Task instructions:
1: In the forum thread about the refused EEA4 application, what reason was given for the refusal?
2: Continue the forum thread about the refused EEA4 application from its last line.

Excerpted text:
┌────────

# EEA4 Refused



## sam76 (Nov 8, 2013)

Dear All,

I have applied for PR using EEA4. The timeline are as below:

Applied for PR; Jun13
Refusal date : Nov13
Reason for refusal: It was stated in your app form that EEA member has worked as self employed person for 5 years but evidences are not provide for the same.

But I never said that my spouse has worked as self employed person for 5 years on my application.

I want to elaborate store in detail about eea member activity

2008 - 2009 - Job serch and Medical issues
2009 -2012 - Student
2011 - Nov12 - Part time employee
2013 - Till now - self employed

But in the refusal it states that she worked for last 5 years as self employed person. 

I have an option to go for appeal. but before I would like to know loding the fresh application with highlighting mistakes from UKBA or appeal in Tribunal?

Many Thanks

Sam


----------



## Jrge (Mar 22, 2011)

Hi,


sam76 said:


> Dear All,
> 
> I have applied for PR using EEA4. The timeline are as below:
> 
> ...

└────────

Study material:
┌────────

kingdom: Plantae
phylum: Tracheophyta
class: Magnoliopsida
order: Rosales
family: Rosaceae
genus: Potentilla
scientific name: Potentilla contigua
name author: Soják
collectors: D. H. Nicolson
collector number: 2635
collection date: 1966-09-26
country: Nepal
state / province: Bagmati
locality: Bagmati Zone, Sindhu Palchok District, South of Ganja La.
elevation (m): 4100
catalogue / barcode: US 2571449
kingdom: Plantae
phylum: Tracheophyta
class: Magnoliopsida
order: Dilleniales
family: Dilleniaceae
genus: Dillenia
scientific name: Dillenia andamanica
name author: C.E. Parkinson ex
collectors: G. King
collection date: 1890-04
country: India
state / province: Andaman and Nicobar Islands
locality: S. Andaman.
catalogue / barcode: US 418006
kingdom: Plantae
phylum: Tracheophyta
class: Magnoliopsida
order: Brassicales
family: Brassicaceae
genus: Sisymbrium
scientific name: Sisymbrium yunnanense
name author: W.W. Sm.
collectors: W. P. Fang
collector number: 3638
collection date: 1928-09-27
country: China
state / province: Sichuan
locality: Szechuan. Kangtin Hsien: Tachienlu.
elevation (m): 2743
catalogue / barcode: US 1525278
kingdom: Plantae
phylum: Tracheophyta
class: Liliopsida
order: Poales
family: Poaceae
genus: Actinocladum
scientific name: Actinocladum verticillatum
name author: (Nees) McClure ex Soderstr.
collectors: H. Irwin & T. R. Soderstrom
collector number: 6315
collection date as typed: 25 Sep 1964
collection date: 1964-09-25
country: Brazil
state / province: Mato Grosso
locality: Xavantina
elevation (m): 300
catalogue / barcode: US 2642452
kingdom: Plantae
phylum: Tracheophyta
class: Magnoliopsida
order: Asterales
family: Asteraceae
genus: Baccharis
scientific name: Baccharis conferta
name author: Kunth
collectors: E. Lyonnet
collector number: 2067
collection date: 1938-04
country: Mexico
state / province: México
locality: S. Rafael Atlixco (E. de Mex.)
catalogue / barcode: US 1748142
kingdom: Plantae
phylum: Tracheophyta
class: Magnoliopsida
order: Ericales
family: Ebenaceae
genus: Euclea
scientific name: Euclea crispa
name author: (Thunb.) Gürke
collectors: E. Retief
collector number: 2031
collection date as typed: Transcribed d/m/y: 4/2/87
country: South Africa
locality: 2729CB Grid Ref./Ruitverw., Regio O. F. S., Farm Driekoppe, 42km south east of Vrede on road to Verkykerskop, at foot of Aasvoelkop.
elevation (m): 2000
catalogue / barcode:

└────────

Your responses:
1: The refusal said the application form stated that the EEA member had worked as a self-employed person for 5 years, but no evidence was provided for this.

2:
I trust there was a "finger" mistake whilst choosing the refusal format, but unless you submitted the aforementioned requirements, I'm afraid the only cost friendly option is to lodge a new application and still doesn't mean you will be granted PR status.

Animo
(Cheers)


----------



## sam76 (Nov 8, 2013)

HI Animo,

I dont have CSI during her studies, 

Submitted P60 for part time employment

Submitted Online Tax return,NI Contributions and Invoices for Self employment.

One of my friend told me that student dont require CSI if they register before June 2012?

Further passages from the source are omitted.